◆ Excerpt provided:
= = = =

Wednesday, May 15, 2013

Not Exactly Lomo

I wish I could tell you what this is. I don't think it's loin. A long strip of shoulder maybe? It was just salted with a bit of cure and stuffed into a casing, hung and forgotten about for about four months. Hard as a rock. Mummified. Petrified. Needs to be shaved basically. But the flavor is so interesting and it can indeed be chewed. Buster confers.

What made me think of this was a lovely cured elk loin I tasted in Banff the other day. Much softer and smokey. In future I'll have to be just a little more impatient, huh?

Sunday, May 5, 2013

Smoked Pig Assortment

IS there anything better than lounging around all day in the hammock while some gorgeous wads of pig smoke leisurely through the afternoon? With a glass of ouzo, a faithful hound and a boy for conversation? Well, yes, an impromptu party and people to eat it!Here is a big old slab of bacon, a mite salty, but so nicely different from rashers. Then some sausages with allspice and orange peel. For no particular reason. And a shoulder roast that was butterflied several times until paper thin and rerolled, cured for only a few hours and smoked the rest. It worked fine too. The trick is a cure for a week, a cold smoke for about 3 or 4 hours is enough, then on the barbecue to cook through. Of course I'm also smoked myself. Oh, and I taste rather good.

Friday, May 3, 2013

Food: A Cultural Culinary History

Folks, My food history course is now for sale on DVD from the Great Courses company. 36 episodes from prehistoric times to the present. There's a cool overview right here:

Sunday, April 28, 2013

Sunshine in a Jar

I want to know why we don't get spring here in Stockfish, CA. We skip immediately to summer, later this week it will be in the upper 90s. So this seems appropriate enough. Slice oranges as thin as you can with a knife or mandoline. These are blood oranges and navels. Then dehydrate them thoroughly either in a machine or on your roof. These are machined, about 48 hours. Then heat a bottle of cheap chardonnay, add a pound of sugar to make a syrup. Throw in a few cloves and cassia buds. Fill jar with orange slices and pour over syrup. Let sit a few months until mid summer. Take out a single slice and lay it on top of a glass of ice cold gin. Pour over tonic if you must. Sunshine!

Tuesday, April 16, 2013

High Tech Eggplant

Lest anyone accuse me of being unflinching in my Luddite proclivities, I think the recent IACP conference has nudged me into an oddly experimentalist (dare I say modernist?) direction. I have nothing against science per se. But honestly, I'm not into electric gadgets mostly because food tastes better using old tried and true processes. I'm not sure this does taste better, but it was fun. OK, so take an eggplant, and peel it with your baby blue kyocera peeler. Works like a charm. Then take out your mandoline (thanks Oxo folks) and slice the thinnest possible rounds. Salt lightly. Then put it into a serious MOFO dehydrator for a whole day. I bought that bitch. (NOT for myself). When it comes out, you have whisps of crispy eggplant. I was thinking I like the bitter liquid, so why salt and pour it off? Then drizzle with olive oil and vinegar and grate a raw tomato (without skin) on top. Season with pepper and oregano. And nuke it for a minute. So not really cooked. It's really spicy and lovely. Today I added some lemon juice and a little water to make it more tender and really cooked it. It sure looks like eggplant parmigiano, no? There's no cheese, but still quite nice, and not mushy, which is what happens when you just slice and nuke eggplants. OK, I am embracing the technology.

= = = =

◆ Excerpted records:

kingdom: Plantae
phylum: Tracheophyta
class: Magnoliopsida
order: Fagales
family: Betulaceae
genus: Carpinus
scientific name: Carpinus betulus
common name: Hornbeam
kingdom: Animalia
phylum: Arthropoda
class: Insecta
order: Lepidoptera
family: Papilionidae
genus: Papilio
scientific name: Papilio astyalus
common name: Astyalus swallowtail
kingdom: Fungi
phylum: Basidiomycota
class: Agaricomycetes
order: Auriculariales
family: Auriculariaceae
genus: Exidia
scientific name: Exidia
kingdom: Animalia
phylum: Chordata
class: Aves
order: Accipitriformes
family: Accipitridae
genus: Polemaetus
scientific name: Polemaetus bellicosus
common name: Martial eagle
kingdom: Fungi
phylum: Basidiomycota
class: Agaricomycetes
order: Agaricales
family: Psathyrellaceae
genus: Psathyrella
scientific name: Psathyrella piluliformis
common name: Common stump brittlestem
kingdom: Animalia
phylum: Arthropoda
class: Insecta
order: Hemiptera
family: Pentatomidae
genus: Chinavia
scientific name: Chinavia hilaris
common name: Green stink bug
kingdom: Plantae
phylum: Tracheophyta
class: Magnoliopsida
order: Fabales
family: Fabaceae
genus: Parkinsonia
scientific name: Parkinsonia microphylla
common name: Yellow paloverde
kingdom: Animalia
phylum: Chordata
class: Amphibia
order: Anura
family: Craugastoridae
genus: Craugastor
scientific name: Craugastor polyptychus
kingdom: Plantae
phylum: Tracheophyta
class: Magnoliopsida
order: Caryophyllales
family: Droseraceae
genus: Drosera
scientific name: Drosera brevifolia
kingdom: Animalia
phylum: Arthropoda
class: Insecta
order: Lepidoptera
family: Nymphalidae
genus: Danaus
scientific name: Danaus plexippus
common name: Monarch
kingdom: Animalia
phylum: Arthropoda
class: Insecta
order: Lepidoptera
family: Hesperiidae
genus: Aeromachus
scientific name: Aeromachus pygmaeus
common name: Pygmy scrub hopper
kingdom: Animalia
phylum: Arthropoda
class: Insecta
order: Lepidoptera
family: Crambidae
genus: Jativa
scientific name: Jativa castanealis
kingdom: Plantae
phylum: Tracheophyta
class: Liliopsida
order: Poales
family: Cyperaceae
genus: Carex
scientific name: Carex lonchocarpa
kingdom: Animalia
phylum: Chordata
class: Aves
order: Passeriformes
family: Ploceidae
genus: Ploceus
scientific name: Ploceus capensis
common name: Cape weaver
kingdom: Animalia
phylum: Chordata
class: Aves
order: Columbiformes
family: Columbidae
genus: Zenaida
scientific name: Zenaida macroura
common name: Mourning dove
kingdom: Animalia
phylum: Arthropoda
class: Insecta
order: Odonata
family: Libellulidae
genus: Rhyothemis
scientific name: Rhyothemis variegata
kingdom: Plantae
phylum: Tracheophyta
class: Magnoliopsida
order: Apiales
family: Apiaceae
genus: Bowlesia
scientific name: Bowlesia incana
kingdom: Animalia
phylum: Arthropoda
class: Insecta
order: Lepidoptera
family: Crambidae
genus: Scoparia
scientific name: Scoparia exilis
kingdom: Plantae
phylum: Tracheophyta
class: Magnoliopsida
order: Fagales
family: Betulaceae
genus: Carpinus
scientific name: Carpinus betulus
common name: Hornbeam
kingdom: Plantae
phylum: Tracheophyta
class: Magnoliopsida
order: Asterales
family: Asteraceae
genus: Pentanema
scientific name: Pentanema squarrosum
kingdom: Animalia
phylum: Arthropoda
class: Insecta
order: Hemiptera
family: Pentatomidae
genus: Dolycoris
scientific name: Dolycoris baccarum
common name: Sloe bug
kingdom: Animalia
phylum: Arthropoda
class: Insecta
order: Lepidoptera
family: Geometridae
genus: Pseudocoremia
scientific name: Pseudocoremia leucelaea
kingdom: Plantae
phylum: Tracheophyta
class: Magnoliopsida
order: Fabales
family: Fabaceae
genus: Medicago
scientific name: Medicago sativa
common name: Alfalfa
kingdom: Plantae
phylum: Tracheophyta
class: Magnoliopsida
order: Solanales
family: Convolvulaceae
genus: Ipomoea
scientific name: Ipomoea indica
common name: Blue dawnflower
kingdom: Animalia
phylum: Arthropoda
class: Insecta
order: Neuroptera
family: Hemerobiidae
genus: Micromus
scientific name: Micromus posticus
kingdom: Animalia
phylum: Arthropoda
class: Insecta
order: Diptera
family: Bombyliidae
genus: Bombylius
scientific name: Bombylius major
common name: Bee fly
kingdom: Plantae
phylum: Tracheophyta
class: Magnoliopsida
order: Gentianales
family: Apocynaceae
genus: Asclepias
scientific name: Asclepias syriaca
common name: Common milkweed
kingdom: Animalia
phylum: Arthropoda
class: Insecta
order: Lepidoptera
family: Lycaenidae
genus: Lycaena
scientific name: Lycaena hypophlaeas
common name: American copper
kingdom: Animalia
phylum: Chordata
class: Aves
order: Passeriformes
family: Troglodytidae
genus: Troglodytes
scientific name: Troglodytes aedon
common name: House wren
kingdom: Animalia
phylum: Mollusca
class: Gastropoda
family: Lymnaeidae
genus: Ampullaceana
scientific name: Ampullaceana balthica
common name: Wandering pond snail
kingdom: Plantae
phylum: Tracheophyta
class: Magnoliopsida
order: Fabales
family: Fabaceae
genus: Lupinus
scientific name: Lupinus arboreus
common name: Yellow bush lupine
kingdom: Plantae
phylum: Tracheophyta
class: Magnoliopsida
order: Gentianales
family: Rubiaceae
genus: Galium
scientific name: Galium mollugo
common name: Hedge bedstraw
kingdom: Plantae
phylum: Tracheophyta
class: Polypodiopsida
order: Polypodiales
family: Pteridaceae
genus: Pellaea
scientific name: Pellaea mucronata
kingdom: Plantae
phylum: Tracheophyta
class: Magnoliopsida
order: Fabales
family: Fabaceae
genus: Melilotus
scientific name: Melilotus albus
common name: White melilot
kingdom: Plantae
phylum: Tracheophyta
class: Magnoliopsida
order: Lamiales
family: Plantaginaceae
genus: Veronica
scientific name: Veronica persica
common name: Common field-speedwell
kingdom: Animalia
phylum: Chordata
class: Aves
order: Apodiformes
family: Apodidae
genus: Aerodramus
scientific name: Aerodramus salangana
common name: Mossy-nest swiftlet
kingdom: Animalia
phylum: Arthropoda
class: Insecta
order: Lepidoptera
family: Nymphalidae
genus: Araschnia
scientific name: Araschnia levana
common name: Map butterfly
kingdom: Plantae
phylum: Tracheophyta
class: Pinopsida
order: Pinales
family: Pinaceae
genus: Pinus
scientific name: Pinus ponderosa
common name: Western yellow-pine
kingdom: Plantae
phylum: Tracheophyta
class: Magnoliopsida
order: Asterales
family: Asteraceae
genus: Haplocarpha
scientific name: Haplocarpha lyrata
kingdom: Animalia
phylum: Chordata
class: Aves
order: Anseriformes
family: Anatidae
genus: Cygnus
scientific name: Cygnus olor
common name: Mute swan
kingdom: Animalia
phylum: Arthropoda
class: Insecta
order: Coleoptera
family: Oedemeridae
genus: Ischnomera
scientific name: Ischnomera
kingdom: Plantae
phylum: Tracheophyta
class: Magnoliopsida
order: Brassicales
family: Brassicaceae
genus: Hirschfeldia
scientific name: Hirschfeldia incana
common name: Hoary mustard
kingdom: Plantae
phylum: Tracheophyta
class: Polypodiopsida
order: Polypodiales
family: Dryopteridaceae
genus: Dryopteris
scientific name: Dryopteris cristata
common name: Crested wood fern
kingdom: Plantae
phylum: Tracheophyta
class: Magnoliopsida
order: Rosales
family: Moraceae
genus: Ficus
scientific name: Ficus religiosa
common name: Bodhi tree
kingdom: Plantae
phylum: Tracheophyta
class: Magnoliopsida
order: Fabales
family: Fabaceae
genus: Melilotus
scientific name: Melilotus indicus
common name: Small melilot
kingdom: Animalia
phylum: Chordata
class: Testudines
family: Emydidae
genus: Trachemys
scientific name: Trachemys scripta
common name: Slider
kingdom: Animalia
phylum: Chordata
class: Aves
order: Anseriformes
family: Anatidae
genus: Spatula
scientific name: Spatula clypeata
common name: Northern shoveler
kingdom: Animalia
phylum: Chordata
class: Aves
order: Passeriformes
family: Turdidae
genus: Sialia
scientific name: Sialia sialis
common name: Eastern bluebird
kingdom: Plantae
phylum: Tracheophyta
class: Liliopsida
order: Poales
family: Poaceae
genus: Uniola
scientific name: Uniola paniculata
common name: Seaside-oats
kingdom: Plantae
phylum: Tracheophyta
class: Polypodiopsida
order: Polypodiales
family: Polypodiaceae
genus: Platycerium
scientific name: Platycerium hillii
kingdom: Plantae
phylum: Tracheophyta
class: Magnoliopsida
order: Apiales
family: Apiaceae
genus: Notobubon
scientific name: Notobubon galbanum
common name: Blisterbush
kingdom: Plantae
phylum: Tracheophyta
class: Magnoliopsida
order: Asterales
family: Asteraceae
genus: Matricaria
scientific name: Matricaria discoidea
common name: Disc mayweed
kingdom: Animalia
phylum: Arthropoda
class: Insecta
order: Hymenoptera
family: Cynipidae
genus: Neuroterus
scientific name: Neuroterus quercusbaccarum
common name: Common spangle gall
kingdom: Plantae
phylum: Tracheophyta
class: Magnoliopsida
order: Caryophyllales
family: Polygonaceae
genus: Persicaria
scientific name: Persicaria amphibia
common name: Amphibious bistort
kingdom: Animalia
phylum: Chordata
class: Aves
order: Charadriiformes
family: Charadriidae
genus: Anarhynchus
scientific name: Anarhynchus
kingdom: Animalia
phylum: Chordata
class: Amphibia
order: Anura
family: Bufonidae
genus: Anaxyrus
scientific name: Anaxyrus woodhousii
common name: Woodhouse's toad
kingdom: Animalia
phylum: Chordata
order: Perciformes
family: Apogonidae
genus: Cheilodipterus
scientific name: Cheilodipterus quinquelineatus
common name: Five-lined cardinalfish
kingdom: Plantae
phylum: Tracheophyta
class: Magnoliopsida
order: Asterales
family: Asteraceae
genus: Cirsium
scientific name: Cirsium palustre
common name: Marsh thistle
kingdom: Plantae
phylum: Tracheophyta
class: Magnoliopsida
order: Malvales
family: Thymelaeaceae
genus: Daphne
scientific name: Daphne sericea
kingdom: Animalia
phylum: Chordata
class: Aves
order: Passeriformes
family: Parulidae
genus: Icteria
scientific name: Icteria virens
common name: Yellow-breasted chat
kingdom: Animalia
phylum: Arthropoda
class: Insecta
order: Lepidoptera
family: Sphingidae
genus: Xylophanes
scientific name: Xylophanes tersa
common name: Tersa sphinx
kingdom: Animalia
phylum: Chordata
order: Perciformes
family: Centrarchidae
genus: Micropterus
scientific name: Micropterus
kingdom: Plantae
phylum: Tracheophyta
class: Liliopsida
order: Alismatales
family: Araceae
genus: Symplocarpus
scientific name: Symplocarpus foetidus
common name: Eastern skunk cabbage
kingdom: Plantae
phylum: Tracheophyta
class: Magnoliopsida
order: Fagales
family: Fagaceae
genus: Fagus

= = = =

◆ Instructions to follow: Give the title of every dated post in the food blog excerpt, in the order they appear.

◆ Solution for this problem:
1. Not Exactly Lomo
2. Smoked Pig Assortment
3. Food: A Cultural Culinary History
4. Sunshine in a Jar
5. High Tech Eggplant